* Task description: Copy verbatim the block of lines in the entries below whose first line contains "ಪರಪ್ಪನ ಅಗ್ರಹಾರ ಕೇಂದ್ರ" and whose last line contains "ನೀಡಲಾಗುತ್ತಿದೆ. ಆರೋಗ್ಯ ಕಾಪಾಡುವ". Leave out all other lines.

Transcribed page contents
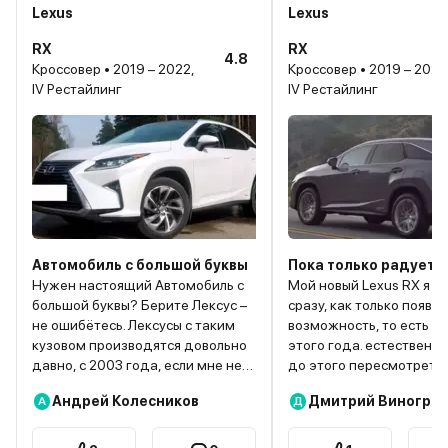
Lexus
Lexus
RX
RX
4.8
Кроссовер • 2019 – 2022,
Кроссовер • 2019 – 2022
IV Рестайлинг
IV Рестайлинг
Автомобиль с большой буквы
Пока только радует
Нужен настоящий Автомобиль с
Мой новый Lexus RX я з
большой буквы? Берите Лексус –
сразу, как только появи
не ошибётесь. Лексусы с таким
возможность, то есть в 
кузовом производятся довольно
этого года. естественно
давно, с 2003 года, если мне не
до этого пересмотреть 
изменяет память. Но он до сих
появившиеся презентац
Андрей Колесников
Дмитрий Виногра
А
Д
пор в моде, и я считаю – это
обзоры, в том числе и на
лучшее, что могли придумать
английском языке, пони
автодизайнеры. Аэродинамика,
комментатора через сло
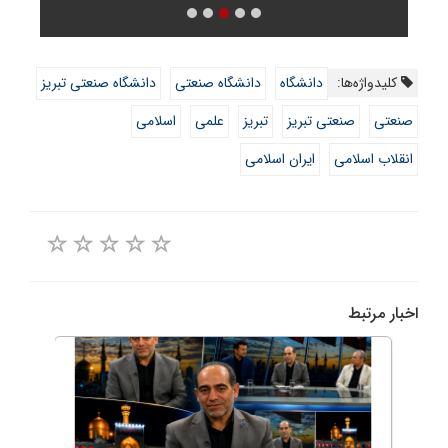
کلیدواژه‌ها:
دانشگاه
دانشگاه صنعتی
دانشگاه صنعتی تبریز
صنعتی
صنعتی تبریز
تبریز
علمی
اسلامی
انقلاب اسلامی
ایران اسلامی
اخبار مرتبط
--
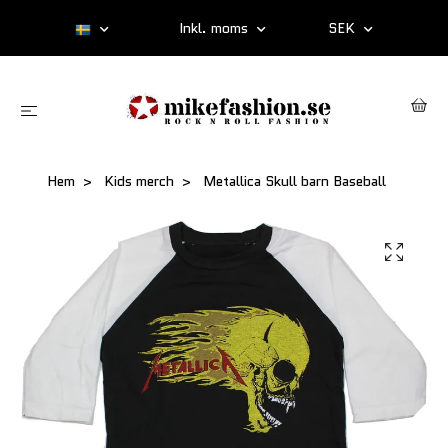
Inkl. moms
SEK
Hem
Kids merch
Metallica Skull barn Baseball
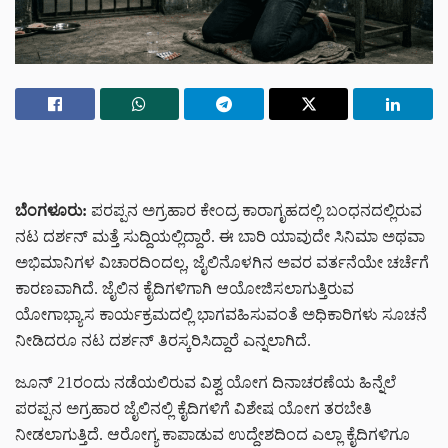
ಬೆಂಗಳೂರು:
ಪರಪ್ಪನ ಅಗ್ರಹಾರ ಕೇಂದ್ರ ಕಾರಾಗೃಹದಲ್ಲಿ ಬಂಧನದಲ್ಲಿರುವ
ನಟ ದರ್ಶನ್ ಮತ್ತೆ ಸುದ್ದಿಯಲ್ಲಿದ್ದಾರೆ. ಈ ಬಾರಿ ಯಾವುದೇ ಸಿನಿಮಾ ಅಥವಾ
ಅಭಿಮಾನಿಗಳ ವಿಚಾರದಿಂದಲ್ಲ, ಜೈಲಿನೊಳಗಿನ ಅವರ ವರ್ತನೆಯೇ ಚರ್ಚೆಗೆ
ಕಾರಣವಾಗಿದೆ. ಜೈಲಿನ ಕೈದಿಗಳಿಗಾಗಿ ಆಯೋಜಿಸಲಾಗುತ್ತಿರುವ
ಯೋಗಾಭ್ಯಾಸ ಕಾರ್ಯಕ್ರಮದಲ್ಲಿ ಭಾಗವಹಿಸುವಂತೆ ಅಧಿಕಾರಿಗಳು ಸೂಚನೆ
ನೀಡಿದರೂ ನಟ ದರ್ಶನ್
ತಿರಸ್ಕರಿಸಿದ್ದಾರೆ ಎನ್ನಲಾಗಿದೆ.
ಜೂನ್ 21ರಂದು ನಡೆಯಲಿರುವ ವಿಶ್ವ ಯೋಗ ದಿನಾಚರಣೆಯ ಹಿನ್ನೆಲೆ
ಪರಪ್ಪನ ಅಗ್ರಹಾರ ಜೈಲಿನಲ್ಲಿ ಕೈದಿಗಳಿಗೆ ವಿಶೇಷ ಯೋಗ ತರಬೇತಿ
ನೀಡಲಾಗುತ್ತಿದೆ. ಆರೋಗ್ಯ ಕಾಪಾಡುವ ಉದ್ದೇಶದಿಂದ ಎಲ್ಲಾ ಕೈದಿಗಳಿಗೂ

* The answer:
ಪರಪ್ಪನ ಅಗ್ರಹಾರ ಕೇಂದ್ರ ಕಾರಾಗೃಹದಲ್ಲಿ ಬಂಧನದಲ್ಲಿರುವ
ನಟ ದರ್ಶನ್ ಮತ್ತೆ ಸುದ್ದಿಯಲ್ಲಿದ್ದಾರೆ. ಈ ಬಾರಿ ಯಾವುದೇ ಸಿನಿಮಾ ಅಥವಾ
ಅಭಿಮಾನಿಗಳ ವಿಚಾರದಿಂದಲ್ಲ, ಜೈಲಿನೊಳಗಿನ ಅವರ ವರ್ತನೆಯೇ ಚರ್ಚೆಗೆ
ಕಾರಣವಾಗಿದೆ. ಜೈಲಿನ ಕೈದಿಗಳಿಗಾಗಿ ಆಯೋಜಿಸಲಾಗುತ್ತಿರುವ
ಯೋಗಾಭ್ಯಾಸ ಕಾರ್ಯಕ್ರಮದಲ್ಲಿ ಭಾಗವಹಿಸುವಂತೆ ಅಧಿಕಾರಿಗಳು ಸೂಚನೆ
ನೀಡಿದರೂ ನಟ ದರ್ಶನ್
ತಿರಸ್ಕರಿಸಿದ್ದಾರೆ ಎನ್ನಲಾಗಿದೆ.
ಜೂನ್ 21ರಂದು ನಡೆಯಲಿರುವ ವಿಶ್ವ ಯೋಗ ದಿನಾಚರಣೆಯ ಹಿನ್ನೆಲೆ
ಪರಪ್ಪನ ಅಗ್ರಹಾರ ಜೈಲಿನಲ್ಲಿ ಕೈದಿಗಳಿಗೆ ವಿಶೇಷ ಯೋಗ ತರಬೇತಿ
ನೀಡಲಾಗುತ್ತಿದೆ. ಆರೋಗ್ಯ ಕಾಪಾಡುವ ಉದ್ದೇಶದಿಂದ ಎಲ್ಲಾ ಕೈದಿಗಳಿಗೂ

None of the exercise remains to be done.